*DOCUMENT EXCERPT*:
WestPac Austrac Website Closeup

The skinny:

  • The big Aussie AML battle in the bush is over.
  • After months of haggling in a widely-watched game of brinkmanship, Australia’s top financial regulator has issued a record, statement making penalty of more than $1 billion against the country’s second largest bank for fincrime compliance failings – the most serious of which tied to exploiting children.
  • The Australian Transaction Reports and Analysis Centre (Austrac) and Westpac have agreed to a $1.3 billion penalty – less than the originally desired $1.5 billion, but far more than the $900 million set aside by the bank, a figure the institution said it would not budge from in negotiations.
  • The millions of anti-money laundering (AML) failings involving billions of dollars in transfers form the foundation of the fine, an amount that “reflects the seriousness and magnitude of compliance failings by Westpac,” according to Austrac.
  • The penalty has several key takeaways for fincrime compliance professionals in Australia – and the world over.
  • In short, AML teams must better get to know the nuanced transaction trails tied to child exploitation networks, just as they have in recent years related to human trafficking groups, and keep better oversight of regions at a higher risk for child exploitation, including gaps through leaky correspondent portals.
  • The penalties also echo the grumblings from regulators in the United States, Europe and the Nordic and Baltic Regions, where examiners have also cited institutions for broad failures in AML 101 areas.
  • Which ones? These might sound familiar: the depth and accuracy of customer due diligence, how those figures inform the risk assessment and how those scores tune the transaction monitoring system – the beating electronic heart of any fincrime compliance program.

After months of haggling, behind the scenes negotiations and a widely-watched game of brinkmanship on both sides, Australia’s top financial regulator has issued a record, statement making penalty of more than $1 billion against one of the country’s largest banks for financial crime and compliance failings – the most serious of which tied to exploiting children.

The Australian Transaction Reports and Analysis Centre (Austrac) and Westpac have agreed to a $1.3 billion penalty – less than the originally ballyhooed $1.5 billion the regulator initially sought, but far more than the $900 million set aside by the bank, a figure the institution said it would not budge.

The millions of anti-money laundering (AML) failings involving billions of dollars in transfers form the foundation of the fine, an amount that “reflects the seriousness and magnitude of compliance failings by Westpac,” according to Austrac.

To read the announcement, statement of facts and notice of filing, click here, here and here.

The penalty has several key takeaways for fincrime compliance professionals in Australia – and the world over.

*INFORMATION PROVIDED*:
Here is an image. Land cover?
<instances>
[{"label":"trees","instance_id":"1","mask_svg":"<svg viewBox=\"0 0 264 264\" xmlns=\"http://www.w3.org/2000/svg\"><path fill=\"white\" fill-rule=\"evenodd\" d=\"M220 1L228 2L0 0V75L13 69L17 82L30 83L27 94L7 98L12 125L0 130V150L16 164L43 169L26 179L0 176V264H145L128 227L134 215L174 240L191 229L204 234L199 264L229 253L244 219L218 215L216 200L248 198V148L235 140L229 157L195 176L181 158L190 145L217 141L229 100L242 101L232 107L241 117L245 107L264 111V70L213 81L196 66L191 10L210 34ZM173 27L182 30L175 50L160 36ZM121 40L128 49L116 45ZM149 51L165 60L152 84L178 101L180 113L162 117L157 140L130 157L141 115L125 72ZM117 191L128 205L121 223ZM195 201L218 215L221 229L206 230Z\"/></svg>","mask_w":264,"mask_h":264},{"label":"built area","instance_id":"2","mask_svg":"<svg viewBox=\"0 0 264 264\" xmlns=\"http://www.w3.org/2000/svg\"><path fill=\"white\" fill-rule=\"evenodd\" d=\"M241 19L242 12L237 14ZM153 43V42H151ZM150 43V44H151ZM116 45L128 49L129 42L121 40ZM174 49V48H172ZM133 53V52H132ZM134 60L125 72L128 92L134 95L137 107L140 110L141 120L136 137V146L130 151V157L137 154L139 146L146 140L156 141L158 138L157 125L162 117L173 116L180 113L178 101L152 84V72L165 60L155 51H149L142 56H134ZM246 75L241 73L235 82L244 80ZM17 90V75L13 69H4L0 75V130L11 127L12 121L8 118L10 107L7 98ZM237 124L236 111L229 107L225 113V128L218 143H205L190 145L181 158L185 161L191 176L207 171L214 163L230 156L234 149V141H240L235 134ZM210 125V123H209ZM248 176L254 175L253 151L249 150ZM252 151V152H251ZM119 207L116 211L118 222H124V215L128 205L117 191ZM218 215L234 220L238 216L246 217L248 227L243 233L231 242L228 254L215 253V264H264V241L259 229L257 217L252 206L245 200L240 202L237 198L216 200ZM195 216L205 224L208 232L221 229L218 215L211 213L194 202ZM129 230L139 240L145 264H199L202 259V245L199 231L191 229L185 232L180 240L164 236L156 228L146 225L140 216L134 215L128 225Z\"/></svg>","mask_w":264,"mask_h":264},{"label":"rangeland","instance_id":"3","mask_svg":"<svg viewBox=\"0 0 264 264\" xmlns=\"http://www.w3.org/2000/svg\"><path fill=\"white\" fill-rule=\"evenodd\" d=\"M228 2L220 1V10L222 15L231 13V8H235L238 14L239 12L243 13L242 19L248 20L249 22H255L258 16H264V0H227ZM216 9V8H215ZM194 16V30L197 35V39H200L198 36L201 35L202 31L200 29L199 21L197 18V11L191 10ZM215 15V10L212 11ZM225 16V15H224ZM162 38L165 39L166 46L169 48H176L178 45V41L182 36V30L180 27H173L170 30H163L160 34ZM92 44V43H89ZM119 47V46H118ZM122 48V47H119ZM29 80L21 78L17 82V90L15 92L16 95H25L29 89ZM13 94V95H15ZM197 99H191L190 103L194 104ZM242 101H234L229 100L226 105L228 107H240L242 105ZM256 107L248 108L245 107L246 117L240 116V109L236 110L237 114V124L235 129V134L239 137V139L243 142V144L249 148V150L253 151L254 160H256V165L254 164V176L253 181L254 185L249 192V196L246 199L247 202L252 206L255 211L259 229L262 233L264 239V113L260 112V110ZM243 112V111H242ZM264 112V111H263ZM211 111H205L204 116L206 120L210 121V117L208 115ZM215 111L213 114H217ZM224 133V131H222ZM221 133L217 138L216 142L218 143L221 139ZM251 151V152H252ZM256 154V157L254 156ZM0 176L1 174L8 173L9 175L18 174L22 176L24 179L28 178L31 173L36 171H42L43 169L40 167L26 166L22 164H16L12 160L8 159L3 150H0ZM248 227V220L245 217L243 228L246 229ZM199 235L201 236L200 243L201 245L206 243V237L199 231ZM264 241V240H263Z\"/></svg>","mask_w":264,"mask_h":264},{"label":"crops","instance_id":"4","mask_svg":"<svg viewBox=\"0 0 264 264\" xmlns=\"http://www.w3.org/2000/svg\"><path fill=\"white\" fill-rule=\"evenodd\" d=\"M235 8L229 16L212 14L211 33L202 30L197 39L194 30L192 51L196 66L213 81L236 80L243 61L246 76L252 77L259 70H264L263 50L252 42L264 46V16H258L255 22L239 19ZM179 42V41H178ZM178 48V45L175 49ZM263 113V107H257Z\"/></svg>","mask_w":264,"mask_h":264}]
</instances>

*WHAT YOU SHOULD DO*:
In the article on the Westpac penalty, how much money had the bank set aside?

*ANSWER BELOW*:
$900 million